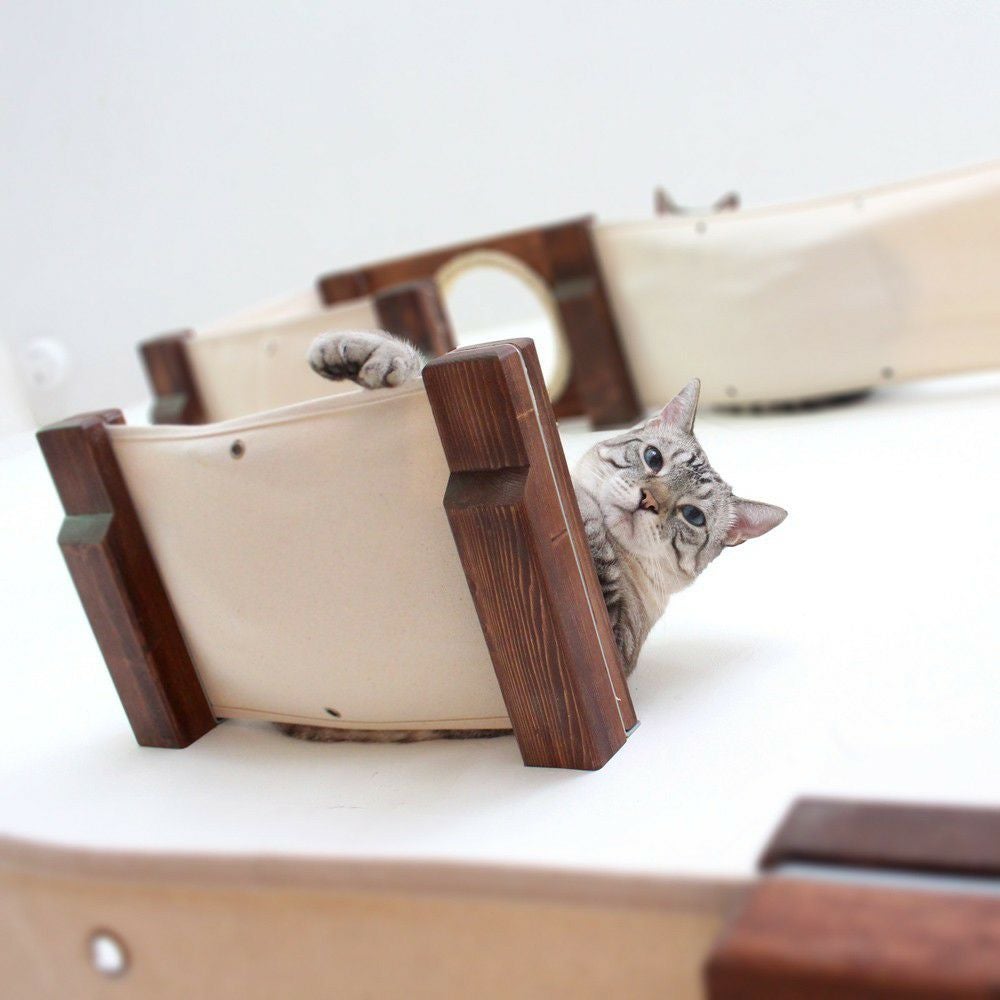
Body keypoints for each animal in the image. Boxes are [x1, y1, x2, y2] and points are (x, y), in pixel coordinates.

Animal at [277, 331, 786, 743]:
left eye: (693, 516)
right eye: (653, 458)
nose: (647, 500)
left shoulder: (612, 648)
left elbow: (598, 554)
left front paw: (580, 500)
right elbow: (415, 363)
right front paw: (357, 356)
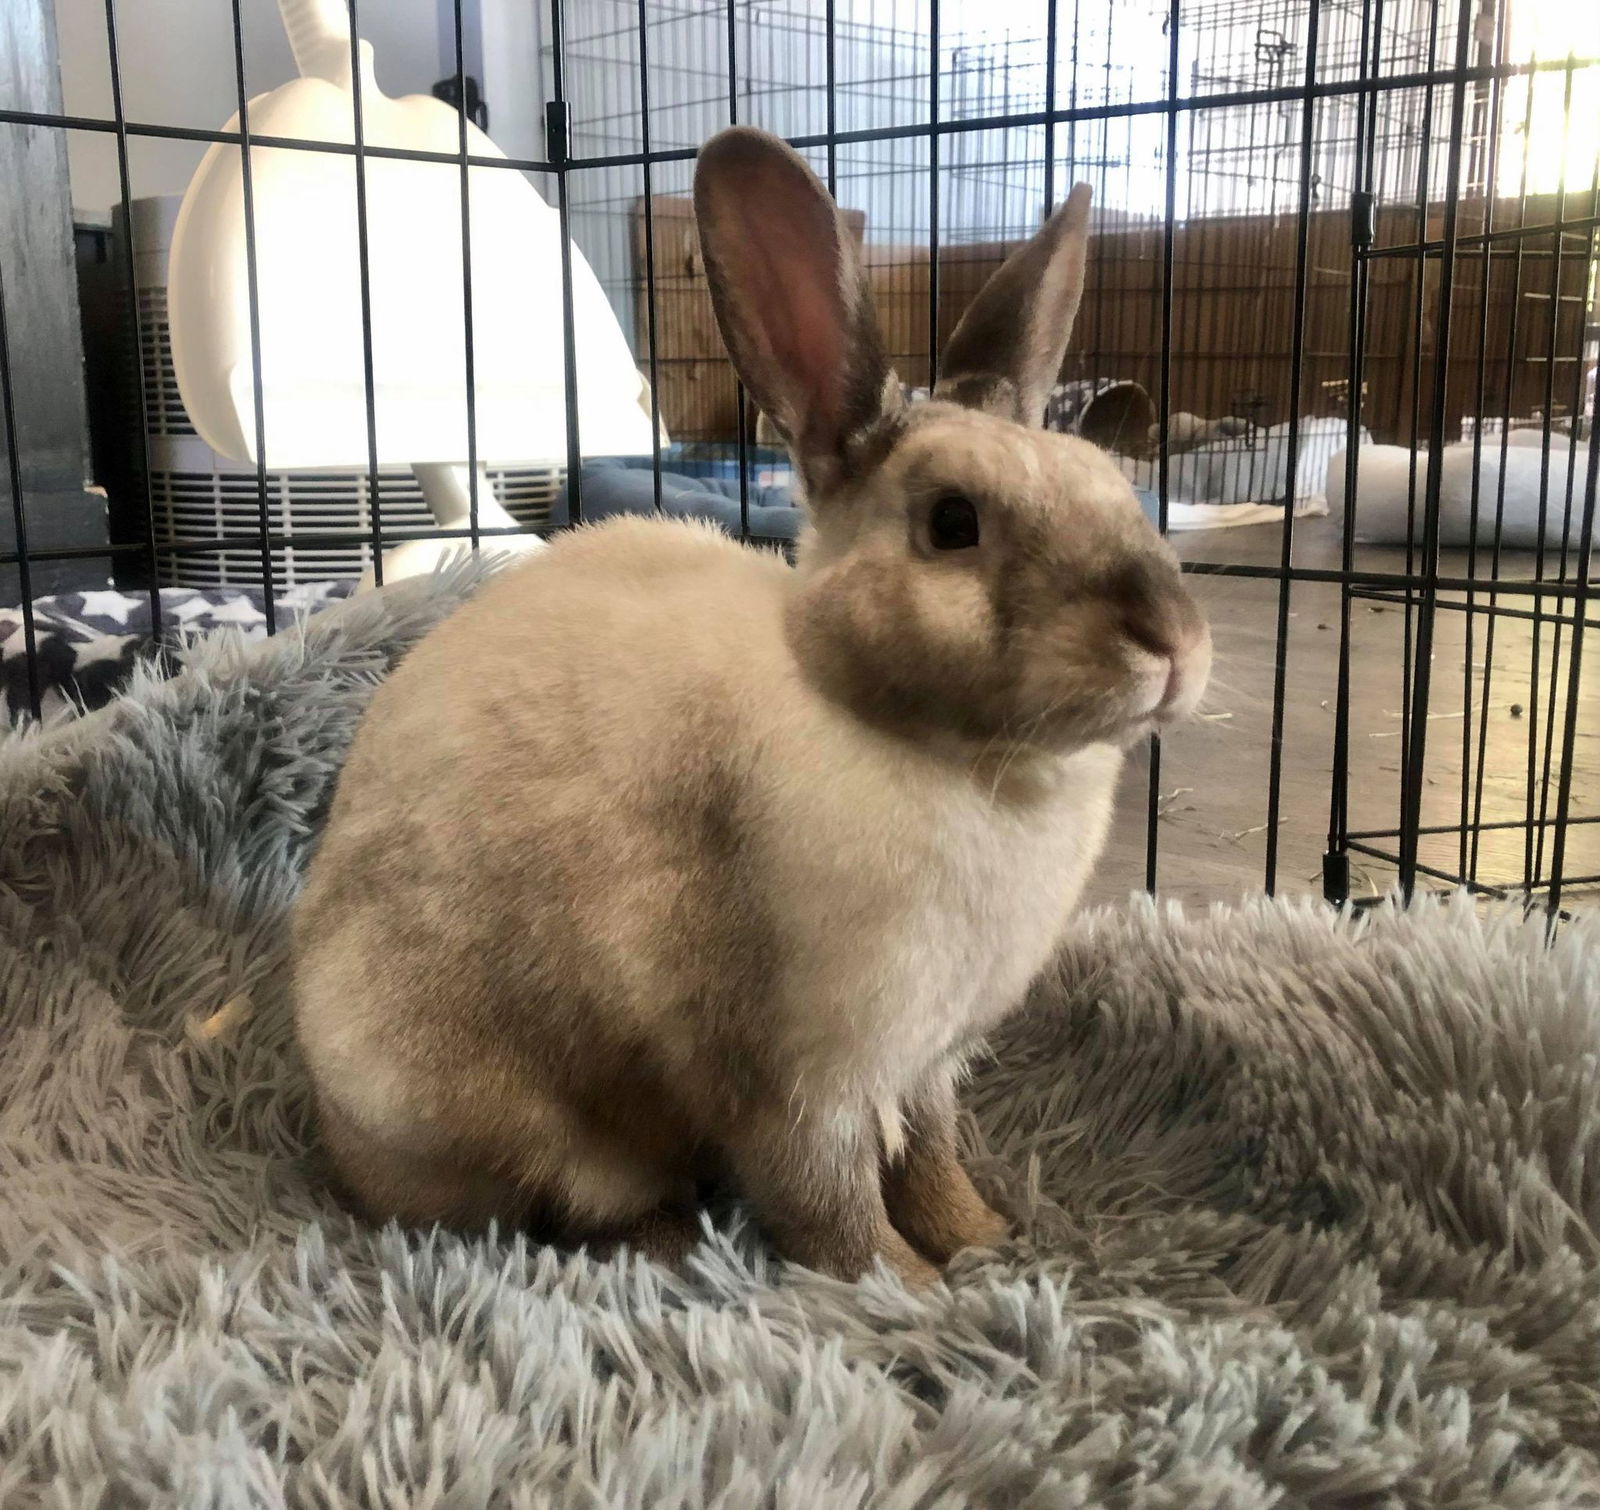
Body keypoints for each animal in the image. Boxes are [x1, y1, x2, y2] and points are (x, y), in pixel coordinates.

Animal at [291, 129, 1209, 1286]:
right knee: (578, 1198)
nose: (1173, 642)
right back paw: (671, 1247)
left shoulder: (928, 1065)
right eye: (953, 523)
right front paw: (912, 1291)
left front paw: (989, 1245)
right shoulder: (799, 1074)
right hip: (500, 1106)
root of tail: (329, 1123)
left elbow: (932, 1161)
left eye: (1113, 484)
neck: (950, 757)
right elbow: (830, 1204)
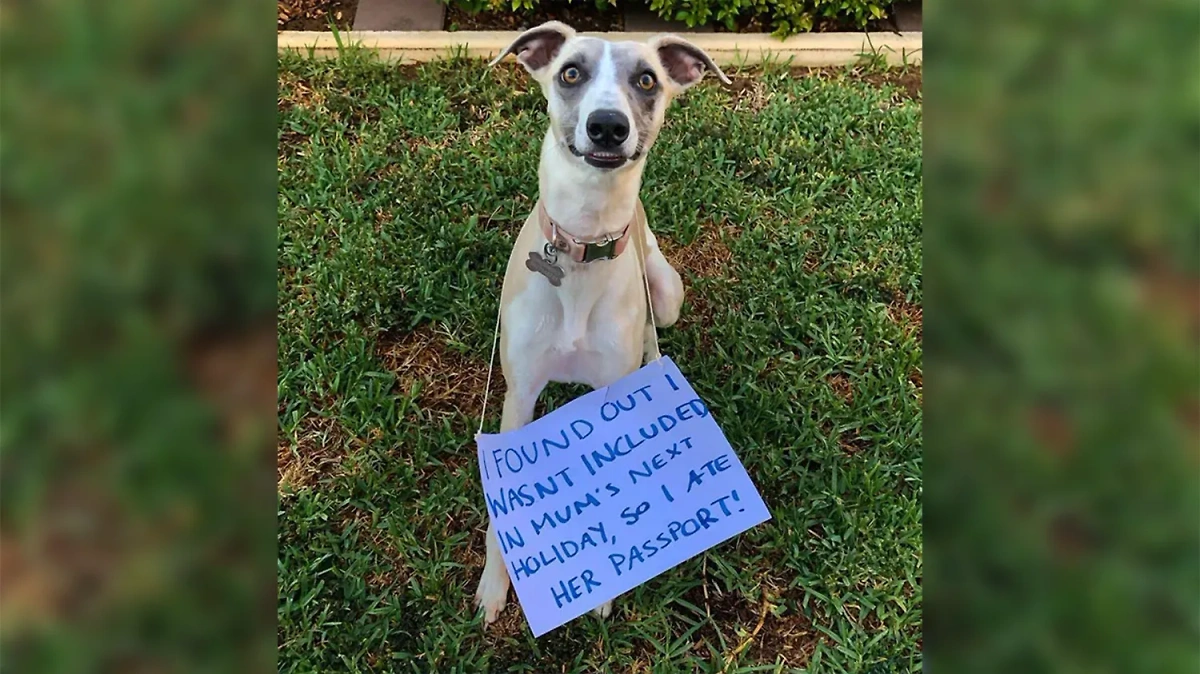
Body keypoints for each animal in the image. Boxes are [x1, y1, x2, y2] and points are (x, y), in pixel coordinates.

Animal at [472, 20, 724, 623]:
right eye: (570, 72)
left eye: (647, 79)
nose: (608, 126)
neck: (584, 244)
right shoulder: (518, 395)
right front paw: (495, 586)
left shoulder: (610, 393)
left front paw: (604, 588)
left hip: (667, 292)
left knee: (655, 336)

•••••

» TASK DIRECTIONS: Only the lines from the one that holds "neck: (950, 757)" through the final line of the material should be reproduced, word for word, with the pictures omitted.

» WRITTEN ANSWER:
neck: (950, 757)
right elbow: (830, 1204)
Body keypoints for each animal in the image. Boxes are [x1, y1, x2, y2] and points are (x, y), in pixel coordinates.

Animal at [472, 20, 724, 623]:
right eye: (570, 72)
left eye: (647, 79)
nose: (608, 126)
neck: (584, 244)
right shoulder: (518, 395)
right front paw: (495, 586)
left shoulder: (610, 393)
left front paw: (604, 588)
left hip: (667, 292)
left knee: (655, 336)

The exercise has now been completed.